Instituto Gulbenkian de Ciência, Oeiras, Portugal.
PLoS Comput Biol. 2011 Oct;7(10):e1002217. doi: 10.1371/journal.pcbi.1002217. Epub 2011 Oct 13.
Rab proteins are small GTPases that act as essential regulators of vesicular trafficking. 44 subfamilies are known in humans, performing specific sets of functions at distinct subcellular localisations and tissues. Rab function is conserved even amongst distant orthologs. Hence, the annotation of Rabs yields functional predictions about the cell biology of trafficking. So far, annotating Rabs has been a laborious manual task not feasible for current and future genomic output of deep sequencing technologies. We developed, validated and benchmarked the Rabifier, an automated bioinformatic pipeline for the identification and classification of Rabs, which achieves up to 90% classification accuracy. We cataloged roughly 8.000 Rabs from 247 genomes covering the entire eukaryotic tree. The full Rab database and a web tool implementing the pipeline are publicly available at www.RabDB.org. For the first time, we describe and analyse the evolution of Rabs in a dataset covering the whole eukaryotic phylogeny. We found a highly dynamic family undergoing frequent taxon-specific expansions and losses. We dated the origin of human subfamilies using phylogenetic profiling, which enlarged the Rab repertoire of the Last Eukaryotic Common Ancestor with Rab14, 32 and RabL4. Furthermore, a detailed analysis of the Choanoflagellate Monosiga brevicollis Rab family pinpointed the changes that accompanied the emergence of Metazoan multicellularity, mainly an important expansion and specialisation of the secretory pathway. Lastly, we experimentally establish tissue specificity in expression of mouse Rabs and show that neo-functionalisation best explains the emergence of new human Rab subfamilies. With the Rabifier and RabDB, we provide tools that easily allows non-bioinformaticians to integrate thousands of Rabs in their analyses. RabDB is designed to enable the cell biology community to keep pace with the increasing number of fully-sequenced genomes and change the scale at which we perform comparative analysis in cell biology.

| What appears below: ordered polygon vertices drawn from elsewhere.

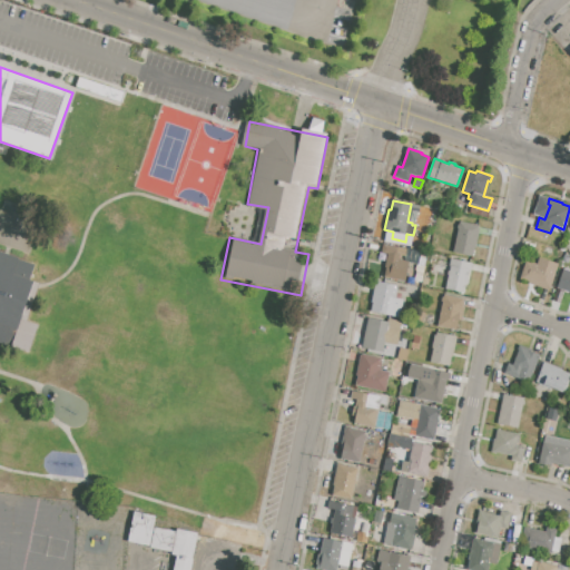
[(459,223),(478,226),(478,228),(479,228),(475,248),(473,248),(471,257),(453,253),(459,223)]
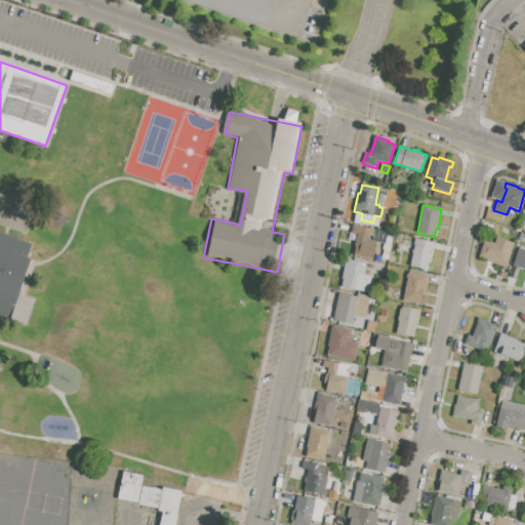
[(352,225),(368,228),(367,235),(369,235),(368,238),(377,240),(373,258),(353,254),(358,234),(351,233),(352,225)]
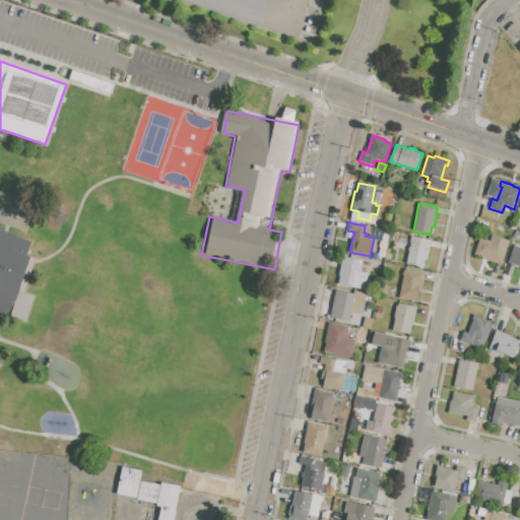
[(0,233),(0,315),(24,324),(34,300),(15,294),(33,245),(0,233)]
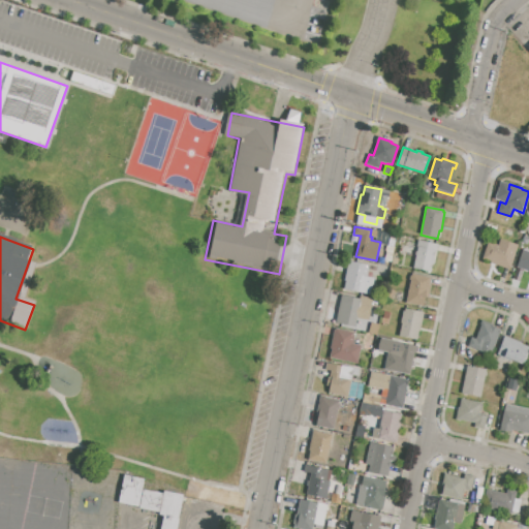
[(488,242),(497,245),(499,239),(518,245),(509,270),(481,260),(488,242)]
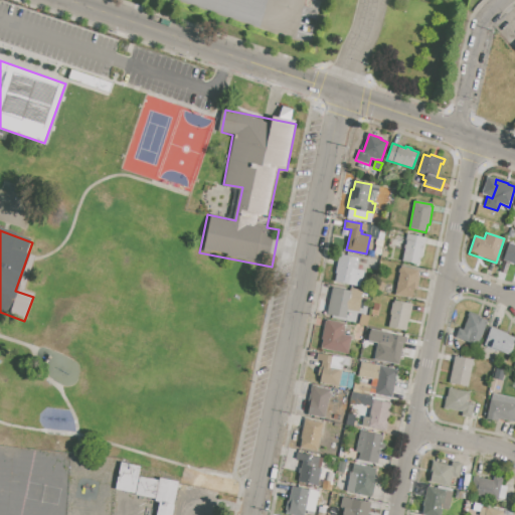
[(407,233),(425,237),(419,266),(401,262),(407,233)]
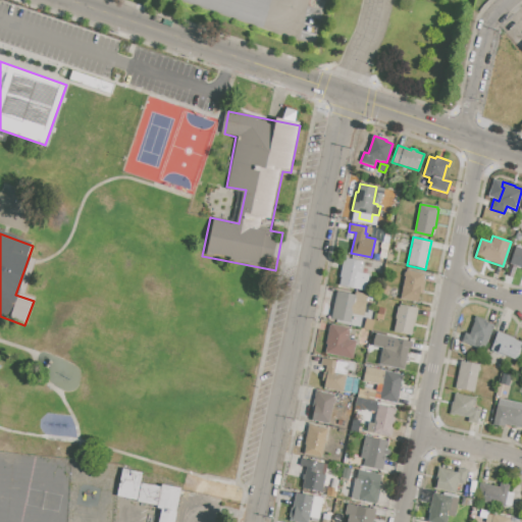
[(516,246),(521,248),(521,267),(517,265),(513,277),(506,275),(516,246)]
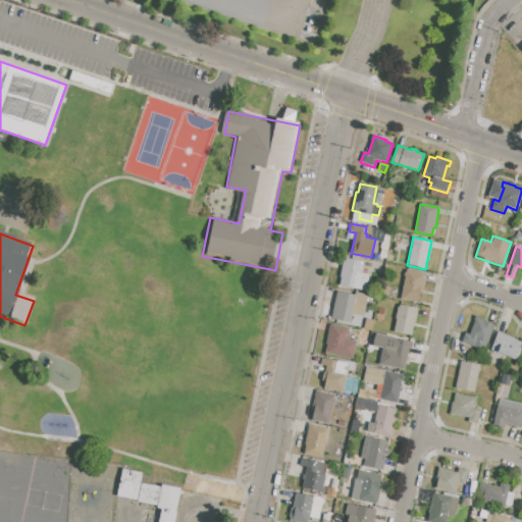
[(344,257),(364,262),(362,272),(369,274),(366,291),(340,284),(341,276),(340,276),(344,257)]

Rab 蛋白是小 GTP 酶,作为囊泡运输的必要调节剂。在人类中已知有 44 个亚家族,它们在不同的亚细胞定位和组织中执行特定的功能集。Rab 的功能在遥远的同源物中也是保守的。因此,Rab 的注释可以对运输的细胞生物学做出功能预测。到目前为止,注释 Rab 一直是一项繁琐的手动任务,对于当前和未来的深度测序技术的基因组产出来说是不可行的。我们开发、验证和基准测试了 Rabifier,这是一种用于识别和分类 Rab 的自动化生物信息学管道,它可以达到高达 90%的分类准确性。我们从覆盖整个真核生物树的 247 个基因组中大约注释了 8000 个 Rab。完整的 Rab 数据库和实现该管道的网络工具可在 www.RabDB.org 上公开获取。我们首次在一个涵盖整个真核生物系统发育的数据集描述和分析 Rab 的进化。我们发现了一个高度动态的家族,经历了频繁的分类特异性扩张和损失。我们使用系统发育分析来估计人类亚家族的起源,这增加了 Rab14、32 和 RabL4 人类祖先的 Rab 谱。此外,对有孔虫 Monosiga brevicollis Rab 家族的详细分析指出了伴随后生动物多细胞性出现的变化,主要是分泌途径的重要扩张和特化。最后,我们在实验中确定了小鼠 Rab 的组织特异性表达,并表明新功能化最好地解释了新的人类 Rab 亚家族的出现。有了 Rabifier 和 RabDB,我们提供了工具,使非生物信息学家能够在他们的分析中轻松地整合数千个 Rab。RabDB 的设计旨在使细胞生物学界能够跟上完全测序基因组数量的增加,并改变我们在细胞生物学中进行比较分析的规模。